According to an ASU statement, ANDI is the world’s first sweating and walking “thermal manikin” that has the ability to breathe indoors and outdoors. With 35 independently-controlled micropores, ANDI simulates the way a human can sweat from some body parts more than others. ANDI can also generate heat, shiver, walk, and breathe.
To test the manikin, ASU developed a heat chamber where researchers can simulate heat-exposure scenarios from different places around the world. For example, the heat chamber can simulate wind, solar radiation, and temperature up to 140 degrees Fahrenheit.
As Konrad Rykaczewski, an associate professor at ASU explains, “There’s a lot of great work out there for extreme heat, but there’s also a lot missing. We’re trying to develop a very good understanding (of how heat impacts the human body) so we can quantitatively design things to address it.”
Ten ANDI manikins currently exist around the world, mostly owned and used by athletic clothing companies for garment testing. ASU’s ANDI, however, is only one of two used by research institutions. It’s also the first thermal manikin in existence that can be used outdoors, which is made possible by a unique internal cooling channel that circulates cool water throughout its body.
Why is this so important?
This ability to sweat can help scientists learn what we can do to mitigate the signs that lead up to heat stroke, and even understand ways to prevent the rising number of heat-related deaths. According to the statement, all regions in the United States are expected to have increasing temperatures and accelerated heat waves over the next several decades. In Maricopa County alone, where ASU is located, there were 425 heat-related fatalities in 2022, a 25 percent increase from 2021.

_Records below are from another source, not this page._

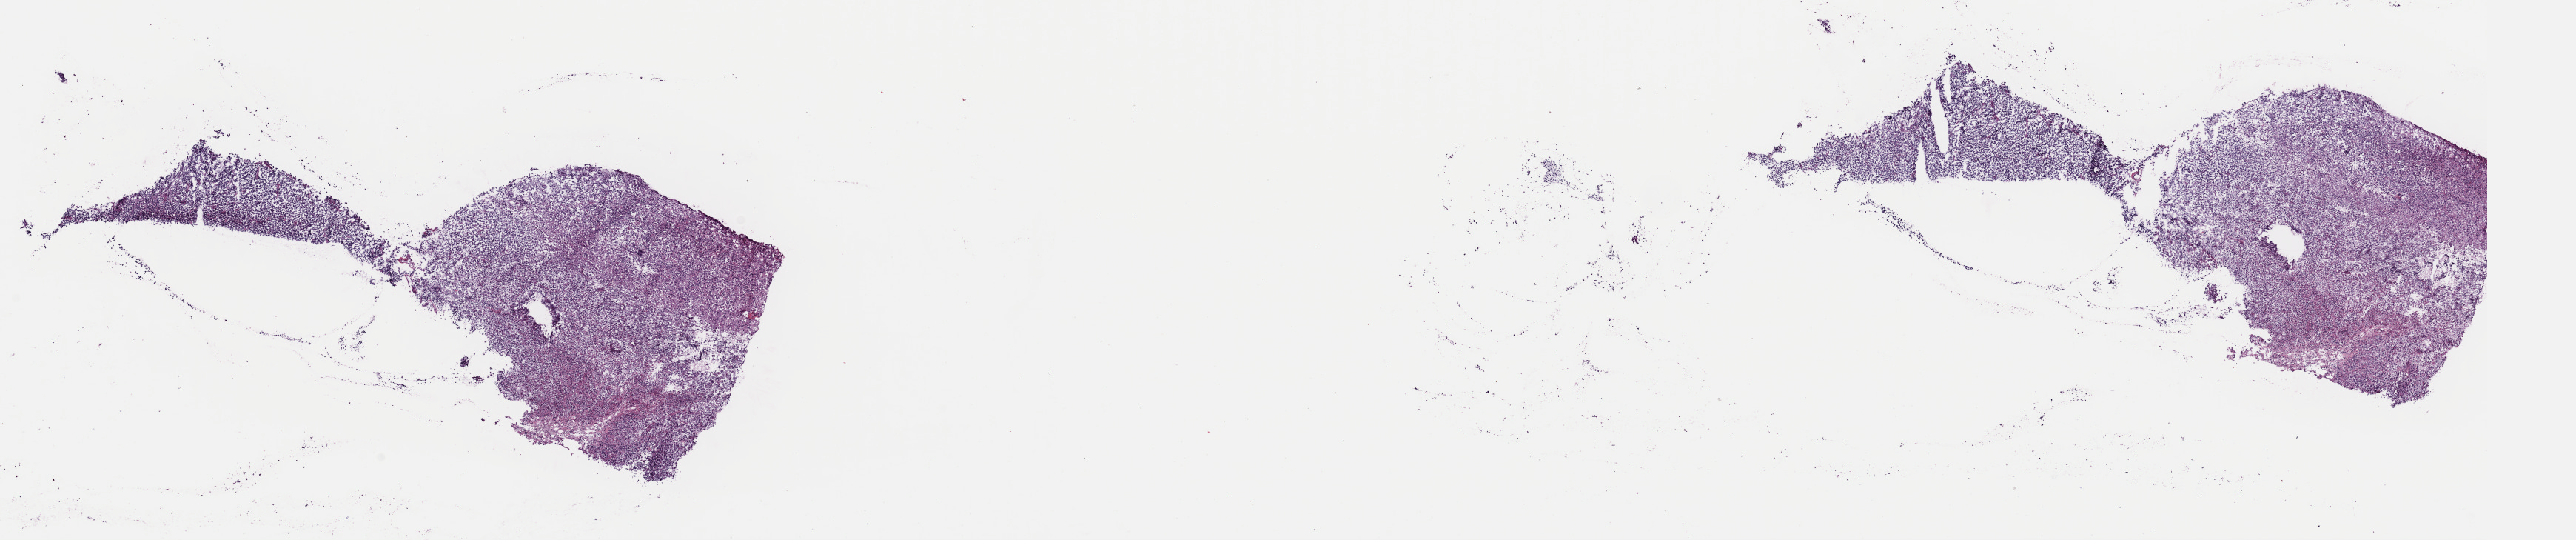
Digitized H&E tissue section (whole slide) — shown as a low-resolution overview of the whole scanned area (about 27.5 x 5.8 mm). Frozen section. Sample: recurrent tumour, brain. Male, age 45 years at initial diagnosis. Composition of this section per pathologist review: tumour cells 90%, tumour nuclei 90%, normal cells 0%, stromal cells 10%, necrosis 0%. Inflammatory infiltration, as recorded: lymphocyte infiltration 0%, monocyte infiltration 0%, neutrophil infiltration 0%.
This section: recurrent tumour. Patient diagnosis: Oligodendroglioma, anaplastic (cerebrum).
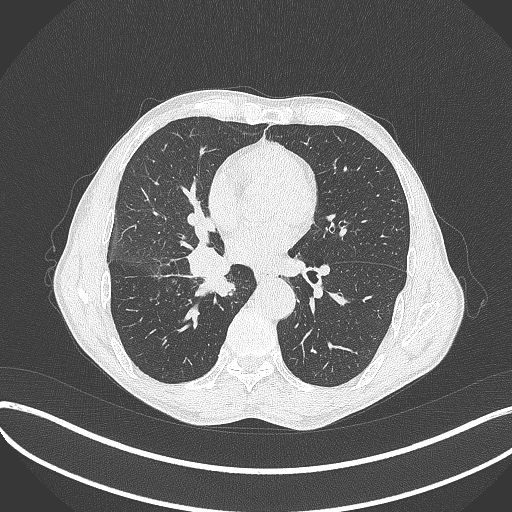
Chest CT, one axial slice; slice 203 of 481 in the series (ordered by position); 120 kVp; lung window (W 1500 / L -600 HU); 1 mm slice thickness; 512 × 512 image matrix. Male patient, age 65 years. Case-level facts recorded for this patient, not image findings: clinical TNM (as recorded): T2a N0 M0; histopathological grade: G2.
Annotated regions visible in this slice (bounding box drawn by a radiologist):
- lung tumour (recorded histology: squamous cell carcinoma): bounding box [x1, y1, x2, y2] px = [181, 239, 237, 298]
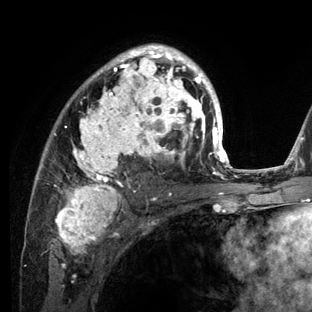
Breast MRI (dynamic contrast-enhanced), one axial slice; slice 83 of 136 in the series (ordered by position); cropped to one breast; dynamic contrast-enhanced series, time point 2 of 6 at this slice position (early post-contrast); 3 T; TE 2.8 ms, TR 7.3 ms; 312 × 312 image matrix, field of view 219 × 219 mm. Female patient.
Outlined on this slice (semi-automatically segmented with operator editing):
- enhancing-tissue mask used for the functional tumour volume (all voxels passing the contrast-enhancement thresholds inside the analysis volume; usually the tumour): bounding box <29,44,234,212> (left, top, right, bottom; pixels)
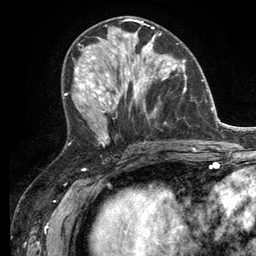
Breast MRI (dynamic contrast-enhanced), one axial slice. Slice 59 of 134 in the series (ordered by position). Cropped to one breast. Dynamic contrast-enhanced series, time point 2 of 6 at this slice position (early post-contrast). 3 T. TE 2.8 ms, TR 7.3 ms. 256 × 256 image matrix, field of view 180 × 180 mm. Female patient.
Structures marked on this image (semi-automatically segmented with operator editing):
- enhancing-tissue mask used for the functional tumour volume (all voxels passing the contrast-enhancement thresholds inside the analysis volume; usually the tumour): box from (x=114, y=33) to (x=182, y=96) px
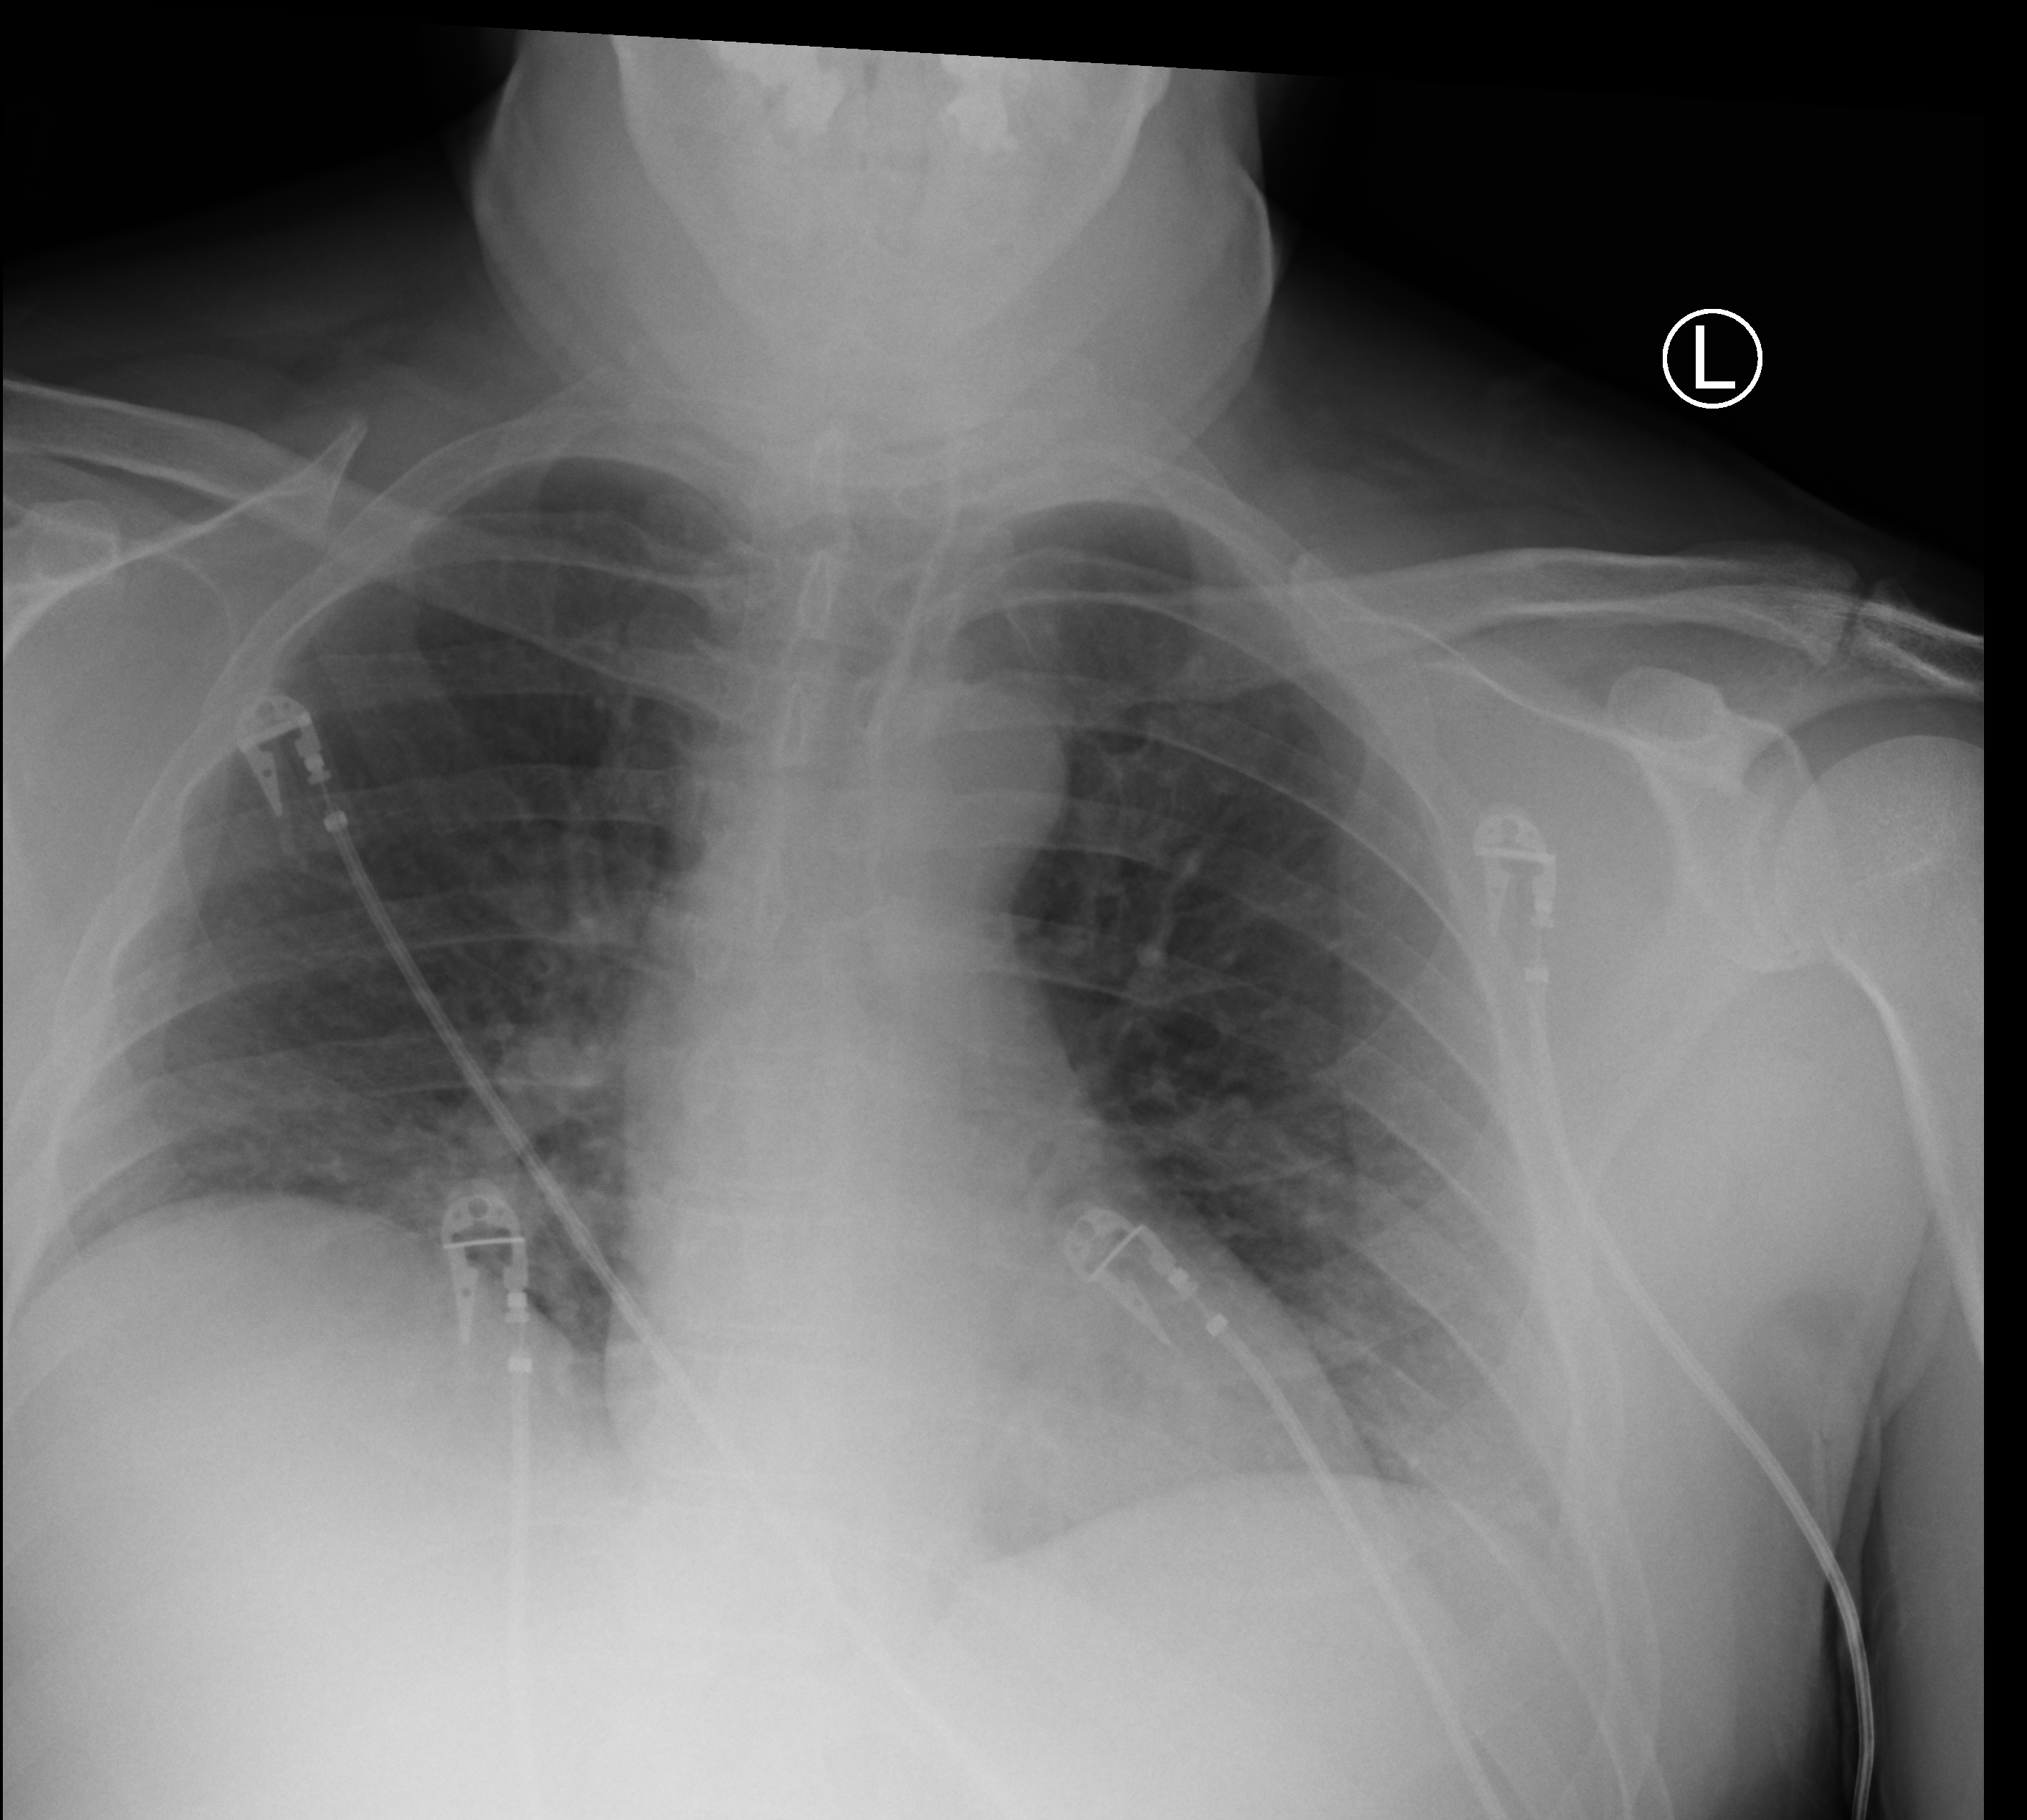
Bedside chest radiograph (computed radiography); anteroposterior (AP) projection. Male patient hospitalised with COVID-19, age 18–59 years.
From the hospital-stay record, not from the radiograph (when in the stay this image was taken is not recorded): length of hospital stay: 1 day.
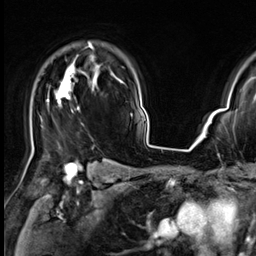
Breast MRI (dynamic contrast-enhanced), one axial slice; cropped to one breast; dynamic contrast-enhanced series, time point 2 of 9 at this slice position (early post-contrast); 3 T; TE 1.4 ms, TR 4.3 ms; 256 × 256 image matrix, field of view 227 × 227 mm. Female patient.
Structures marked on this image (semi-automatic segmentation, software-assisted and operator-edited):
- enhancing-tissue mask used for the functional tumour volume (all voxels passing the contrast-enhancement thresholds inside the analysis volume; usually the tumour): bounding box <31,42,94,156> (left, top, right, bottom; pixels)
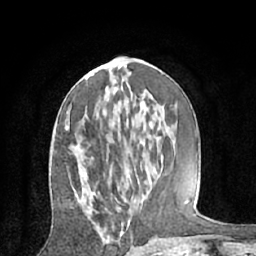
Breast MRI (dynamic contrast-enhanced), one axial slice. Position 29 of 66 along the scan axis. Cropped to one breast. Dynamic contrast-enhanced series, time point 2 of 7 at this slice position (early post-contrast). 1.5 T. TE 3 ms, TR 6.2 ms. 2.4 mm slice thickness. 256 × 256 image matrix, field of view 160 × 160 mm. Female patient.
Structures marked on this image (semi-automatically segmented with operator editing):
- enhancing-tissue mask used for the functional tumour volume (all voxels passing the contrast-enhancement thresholds inside the analysis volume; usually the tumour): bounding box (x1, y1, x2, y2) in pixels: (65, 105, 78, 200)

By putting ANDI into high-temperature situations that no human could withstand, the researchers can see the effects of extreme heat and our ability to sweat to cool down. Because people experience heat differently, ANDI can also be altered to test how heat affects various BMI models, age characteristics, and medical conditions.
Other innovations, such as heat-deflecting clothing fabrics, are being tested by scientists as well. One of these advances, known as metafabric, utilizes a mirror-type technology to reflect heat and light to help remedy the negative effects of unbearable heat. Testing has shown that this type of synthetic fabric can help have a cooling effect on the wearer of nearly 42 degrees Fahrenheit.